Scientists then need to get busy trying to make changes in the structure of available antibiotics to restore effectiveness against the bacterium. This has generally been possible, using sophisticated methods to identify the changes needed and then the complex chemical procedure. In this way, with many trials and experimentation, a new antibiotic to deal with the resistant strain can be developed from the previous version of the antibiotic.

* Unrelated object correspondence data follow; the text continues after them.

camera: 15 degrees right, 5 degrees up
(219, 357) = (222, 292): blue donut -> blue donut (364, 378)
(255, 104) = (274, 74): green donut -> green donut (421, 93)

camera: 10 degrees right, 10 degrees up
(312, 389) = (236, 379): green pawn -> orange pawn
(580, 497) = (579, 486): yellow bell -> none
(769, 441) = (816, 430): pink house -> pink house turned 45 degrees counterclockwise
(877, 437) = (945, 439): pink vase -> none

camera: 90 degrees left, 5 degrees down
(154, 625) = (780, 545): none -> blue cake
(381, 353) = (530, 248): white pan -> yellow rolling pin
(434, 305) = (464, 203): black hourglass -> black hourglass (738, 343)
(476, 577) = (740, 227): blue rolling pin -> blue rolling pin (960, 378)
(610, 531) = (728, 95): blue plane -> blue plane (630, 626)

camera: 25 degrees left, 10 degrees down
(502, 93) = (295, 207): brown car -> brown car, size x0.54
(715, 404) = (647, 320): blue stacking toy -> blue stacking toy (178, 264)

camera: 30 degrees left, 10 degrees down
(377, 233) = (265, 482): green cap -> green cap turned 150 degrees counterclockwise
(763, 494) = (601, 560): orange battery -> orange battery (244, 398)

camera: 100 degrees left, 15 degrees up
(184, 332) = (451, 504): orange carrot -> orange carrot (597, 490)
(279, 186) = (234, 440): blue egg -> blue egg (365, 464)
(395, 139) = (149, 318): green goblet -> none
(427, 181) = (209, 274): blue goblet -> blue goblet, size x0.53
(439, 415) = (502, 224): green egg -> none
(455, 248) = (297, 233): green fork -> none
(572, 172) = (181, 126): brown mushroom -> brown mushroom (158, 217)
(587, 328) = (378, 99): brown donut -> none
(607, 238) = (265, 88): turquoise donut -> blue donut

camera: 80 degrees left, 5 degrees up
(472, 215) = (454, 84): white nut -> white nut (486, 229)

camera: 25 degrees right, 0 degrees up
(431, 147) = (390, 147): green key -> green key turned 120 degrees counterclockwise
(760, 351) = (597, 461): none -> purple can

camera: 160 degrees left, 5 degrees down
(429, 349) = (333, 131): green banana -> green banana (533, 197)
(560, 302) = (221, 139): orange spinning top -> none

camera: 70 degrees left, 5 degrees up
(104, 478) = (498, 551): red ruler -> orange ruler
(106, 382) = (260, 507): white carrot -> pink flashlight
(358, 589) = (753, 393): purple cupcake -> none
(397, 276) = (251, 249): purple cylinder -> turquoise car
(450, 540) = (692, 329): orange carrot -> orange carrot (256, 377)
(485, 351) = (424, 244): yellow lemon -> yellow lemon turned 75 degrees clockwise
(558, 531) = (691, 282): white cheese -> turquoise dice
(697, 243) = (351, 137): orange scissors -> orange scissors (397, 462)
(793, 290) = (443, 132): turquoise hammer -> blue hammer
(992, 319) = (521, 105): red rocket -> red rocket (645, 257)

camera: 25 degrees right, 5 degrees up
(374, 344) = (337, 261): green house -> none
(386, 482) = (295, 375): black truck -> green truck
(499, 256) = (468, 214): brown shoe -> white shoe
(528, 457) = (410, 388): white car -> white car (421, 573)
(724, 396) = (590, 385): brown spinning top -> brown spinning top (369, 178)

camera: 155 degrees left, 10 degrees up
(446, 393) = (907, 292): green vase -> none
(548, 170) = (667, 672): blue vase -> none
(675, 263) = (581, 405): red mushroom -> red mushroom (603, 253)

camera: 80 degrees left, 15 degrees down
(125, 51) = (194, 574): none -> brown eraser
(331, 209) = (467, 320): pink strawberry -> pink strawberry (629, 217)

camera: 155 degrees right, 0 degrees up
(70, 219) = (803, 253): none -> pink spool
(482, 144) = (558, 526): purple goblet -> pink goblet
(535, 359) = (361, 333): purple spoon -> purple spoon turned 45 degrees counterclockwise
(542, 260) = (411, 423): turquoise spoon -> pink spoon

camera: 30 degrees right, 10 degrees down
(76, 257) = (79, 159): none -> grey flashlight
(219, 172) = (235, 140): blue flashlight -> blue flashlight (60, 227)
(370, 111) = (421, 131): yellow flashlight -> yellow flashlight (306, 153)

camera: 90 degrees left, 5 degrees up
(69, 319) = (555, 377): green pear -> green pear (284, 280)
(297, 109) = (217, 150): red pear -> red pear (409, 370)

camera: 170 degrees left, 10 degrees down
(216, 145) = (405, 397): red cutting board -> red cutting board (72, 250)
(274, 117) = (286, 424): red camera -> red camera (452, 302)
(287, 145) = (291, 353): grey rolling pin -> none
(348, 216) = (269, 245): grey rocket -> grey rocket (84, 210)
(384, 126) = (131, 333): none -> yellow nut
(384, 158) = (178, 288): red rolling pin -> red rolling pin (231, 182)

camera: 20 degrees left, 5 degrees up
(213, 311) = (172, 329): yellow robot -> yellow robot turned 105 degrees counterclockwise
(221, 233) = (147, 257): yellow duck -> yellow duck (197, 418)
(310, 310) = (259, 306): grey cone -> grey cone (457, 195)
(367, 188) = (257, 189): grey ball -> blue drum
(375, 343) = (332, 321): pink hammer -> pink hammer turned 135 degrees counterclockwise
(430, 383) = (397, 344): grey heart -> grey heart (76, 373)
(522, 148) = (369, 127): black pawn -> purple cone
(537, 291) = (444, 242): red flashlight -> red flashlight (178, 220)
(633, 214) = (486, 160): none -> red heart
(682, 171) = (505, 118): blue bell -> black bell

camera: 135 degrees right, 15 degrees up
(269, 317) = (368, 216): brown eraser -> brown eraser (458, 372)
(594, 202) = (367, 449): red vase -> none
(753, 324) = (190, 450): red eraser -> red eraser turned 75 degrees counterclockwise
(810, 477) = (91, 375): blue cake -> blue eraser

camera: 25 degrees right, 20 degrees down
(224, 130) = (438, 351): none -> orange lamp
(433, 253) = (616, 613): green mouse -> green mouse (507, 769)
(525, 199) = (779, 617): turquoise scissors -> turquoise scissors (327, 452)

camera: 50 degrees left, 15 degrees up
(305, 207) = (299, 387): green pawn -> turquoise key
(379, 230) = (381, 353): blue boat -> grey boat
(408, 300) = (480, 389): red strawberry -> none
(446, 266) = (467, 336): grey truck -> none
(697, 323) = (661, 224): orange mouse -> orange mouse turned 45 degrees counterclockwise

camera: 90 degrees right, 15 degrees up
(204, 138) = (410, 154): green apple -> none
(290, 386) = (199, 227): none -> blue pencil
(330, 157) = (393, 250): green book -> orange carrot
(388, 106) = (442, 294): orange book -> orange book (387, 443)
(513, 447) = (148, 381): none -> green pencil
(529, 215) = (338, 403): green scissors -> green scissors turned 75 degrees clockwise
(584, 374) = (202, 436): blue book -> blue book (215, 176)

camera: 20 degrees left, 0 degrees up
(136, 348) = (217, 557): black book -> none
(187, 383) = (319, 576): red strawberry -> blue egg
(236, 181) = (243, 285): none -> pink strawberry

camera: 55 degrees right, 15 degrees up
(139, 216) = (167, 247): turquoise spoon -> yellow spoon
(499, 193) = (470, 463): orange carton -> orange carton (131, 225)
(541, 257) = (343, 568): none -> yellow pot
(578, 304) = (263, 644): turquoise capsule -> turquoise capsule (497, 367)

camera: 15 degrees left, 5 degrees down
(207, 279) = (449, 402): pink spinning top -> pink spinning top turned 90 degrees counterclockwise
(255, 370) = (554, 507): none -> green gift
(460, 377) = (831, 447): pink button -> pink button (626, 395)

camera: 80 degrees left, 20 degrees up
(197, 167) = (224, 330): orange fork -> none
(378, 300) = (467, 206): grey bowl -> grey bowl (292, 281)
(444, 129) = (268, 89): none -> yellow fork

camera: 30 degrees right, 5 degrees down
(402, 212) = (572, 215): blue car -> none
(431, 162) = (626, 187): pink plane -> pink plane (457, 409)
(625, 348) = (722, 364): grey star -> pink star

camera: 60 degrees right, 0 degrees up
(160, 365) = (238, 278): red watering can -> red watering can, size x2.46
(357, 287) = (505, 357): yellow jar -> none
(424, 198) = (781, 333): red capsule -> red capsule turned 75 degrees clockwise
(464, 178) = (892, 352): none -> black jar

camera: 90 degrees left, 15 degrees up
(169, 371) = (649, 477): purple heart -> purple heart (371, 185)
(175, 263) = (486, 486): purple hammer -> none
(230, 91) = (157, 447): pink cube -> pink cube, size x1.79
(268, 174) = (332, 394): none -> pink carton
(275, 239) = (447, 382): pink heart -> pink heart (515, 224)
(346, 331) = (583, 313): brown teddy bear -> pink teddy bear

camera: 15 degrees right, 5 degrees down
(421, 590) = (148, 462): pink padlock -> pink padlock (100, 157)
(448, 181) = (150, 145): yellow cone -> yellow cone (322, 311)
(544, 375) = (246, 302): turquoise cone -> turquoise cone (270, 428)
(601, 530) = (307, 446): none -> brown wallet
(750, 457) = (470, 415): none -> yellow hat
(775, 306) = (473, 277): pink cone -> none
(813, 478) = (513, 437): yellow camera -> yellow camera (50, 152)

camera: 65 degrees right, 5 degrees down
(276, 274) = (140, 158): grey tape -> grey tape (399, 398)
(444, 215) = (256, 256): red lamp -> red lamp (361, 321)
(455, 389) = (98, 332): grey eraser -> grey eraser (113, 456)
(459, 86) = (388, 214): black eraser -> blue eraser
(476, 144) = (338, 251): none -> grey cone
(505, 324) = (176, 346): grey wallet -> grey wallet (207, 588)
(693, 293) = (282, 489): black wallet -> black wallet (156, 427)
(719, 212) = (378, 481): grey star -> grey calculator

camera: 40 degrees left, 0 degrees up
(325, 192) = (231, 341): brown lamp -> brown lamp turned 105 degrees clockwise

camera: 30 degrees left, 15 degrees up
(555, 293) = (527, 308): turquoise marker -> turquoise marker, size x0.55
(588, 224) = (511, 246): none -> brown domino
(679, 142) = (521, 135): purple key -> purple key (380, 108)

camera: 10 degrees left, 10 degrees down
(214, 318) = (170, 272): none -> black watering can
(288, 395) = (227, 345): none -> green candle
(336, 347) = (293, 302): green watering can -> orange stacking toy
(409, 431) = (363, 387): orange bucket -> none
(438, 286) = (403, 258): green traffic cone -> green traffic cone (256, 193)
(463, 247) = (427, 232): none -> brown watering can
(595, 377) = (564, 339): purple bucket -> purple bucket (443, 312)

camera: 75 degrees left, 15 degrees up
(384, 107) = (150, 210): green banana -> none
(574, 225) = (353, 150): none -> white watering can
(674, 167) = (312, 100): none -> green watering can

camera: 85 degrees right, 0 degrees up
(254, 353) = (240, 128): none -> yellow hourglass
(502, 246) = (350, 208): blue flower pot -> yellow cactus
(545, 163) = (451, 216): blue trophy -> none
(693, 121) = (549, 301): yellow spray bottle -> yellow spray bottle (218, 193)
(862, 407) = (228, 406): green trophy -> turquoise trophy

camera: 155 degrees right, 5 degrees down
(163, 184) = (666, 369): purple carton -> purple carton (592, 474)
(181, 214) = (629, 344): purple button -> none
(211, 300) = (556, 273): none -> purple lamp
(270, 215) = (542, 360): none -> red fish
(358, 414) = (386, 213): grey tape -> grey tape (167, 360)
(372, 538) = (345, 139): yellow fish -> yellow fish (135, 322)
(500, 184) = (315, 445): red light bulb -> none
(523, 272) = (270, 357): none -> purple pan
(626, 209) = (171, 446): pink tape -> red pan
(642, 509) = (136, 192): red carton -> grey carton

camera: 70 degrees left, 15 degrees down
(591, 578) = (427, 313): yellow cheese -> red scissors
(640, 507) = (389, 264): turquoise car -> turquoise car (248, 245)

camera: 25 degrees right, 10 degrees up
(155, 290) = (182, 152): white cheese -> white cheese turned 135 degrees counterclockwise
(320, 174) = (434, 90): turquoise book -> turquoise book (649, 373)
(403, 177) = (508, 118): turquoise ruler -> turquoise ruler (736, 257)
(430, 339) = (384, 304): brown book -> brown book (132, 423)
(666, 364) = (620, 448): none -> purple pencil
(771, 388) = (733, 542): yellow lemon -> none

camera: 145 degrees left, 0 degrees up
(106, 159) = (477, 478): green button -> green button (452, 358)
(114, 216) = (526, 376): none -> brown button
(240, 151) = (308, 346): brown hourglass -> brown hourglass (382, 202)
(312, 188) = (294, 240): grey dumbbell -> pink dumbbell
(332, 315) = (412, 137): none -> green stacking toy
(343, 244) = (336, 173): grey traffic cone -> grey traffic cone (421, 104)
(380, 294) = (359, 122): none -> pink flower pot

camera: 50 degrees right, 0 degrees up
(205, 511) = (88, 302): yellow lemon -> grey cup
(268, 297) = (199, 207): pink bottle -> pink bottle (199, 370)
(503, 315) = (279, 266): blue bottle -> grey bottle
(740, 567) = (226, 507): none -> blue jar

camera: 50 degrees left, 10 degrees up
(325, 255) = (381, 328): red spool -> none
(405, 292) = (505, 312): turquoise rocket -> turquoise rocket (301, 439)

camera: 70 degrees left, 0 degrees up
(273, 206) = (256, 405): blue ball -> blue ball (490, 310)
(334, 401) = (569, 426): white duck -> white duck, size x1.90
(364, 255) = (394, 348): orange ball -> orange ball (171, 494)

With many rounds of such modification, however, and also rapid changes in the features of bacteria, this process has started getting more difficult or the changes required are not feasible. The rise in human population brings about crowding of hosts and greater mobility of bacteria. International travel and trade also facilitates the transport of bacteria and a resistant strain is easily able to spread over a wide area and establish itself. The numbers of resistant strains of bacteria have thus started increasing. 480,000 new cases of multi-drug-resistant tuberculosis were reported in 2013. Extensively drug-resistant tuberculosis, which needs longer and less effective treatment, has been identified in 100 countries. And the trend with many other infections and diseases is the same. The World Health Organisation has hence approved an emergency global plan to combat antibiotic resistance and the bleak forecast for 2050 put out by the UK based study.

Antibiotic assembly

The Harvard University researchers have gone about creating modified antibiotics by a different route. They took on the synthesis of a group of antibiotics called Macrolides – whose structure includes the large ring in the left half of the Erythromycin molecule, which is shown in the picture. To this ring are attached different chemical groups, to give rise to different Macrolides, a section of which are antibiotics. Building this structure in the laboratory has not been feasible, and the route to macrolide antibiotics has been only through biological templates.

What the Harvard researchers did was to split the Macrolide molecule into eight different modules, or building blocks, as shown by the different colours in the picture, and undertook only the task of synthesizing the simple modules. When dealing with simpler modules to create the Macrolide ring, it is also relatively easy to attach the different chemical groups that we may like to have in the final molecules. When the building blocks were ready, the researchers carried out seven key coupling maneuvers to progressively link the modules together, as shown in the picture. This process sidestepped the difficulties in the conventional way of building the Macrolide molecule, where most attempts failed while creating the ring structure.

The variety of chemical groups that can be attached to the separate portions of the final molecule, and also the process of linking the parts together enable a very high degree of variations. The Harvard group was hence able to create over 300 variations of the Macrolide structure, as candidates for development as useful antibiotics. One was the antibiotic, Solithromycin, which is currently produced by carrying out sixteen modifications to Erythromycin, the papers says. 305 of the Macrolides created were tested against a panel of pathogens, including well known and notorious antibiotic resistant bacteria. Most of the Macrolides showed promising potency, the paper says.

The work done is hence a platform for creating an unequalled variety, with simple permutations of the components of Macrolide antibiotics, for experimentation and synthesis if found useful. There would be need for more study of side effects and effectiveness of these Macrolides in use as a drug, but the industry now has a starting point that is most of the way to the finishing line, the paper says. Finding similar ways to synthesise other naturally occurring antibiotic families would be a logical sequel, the paper adds.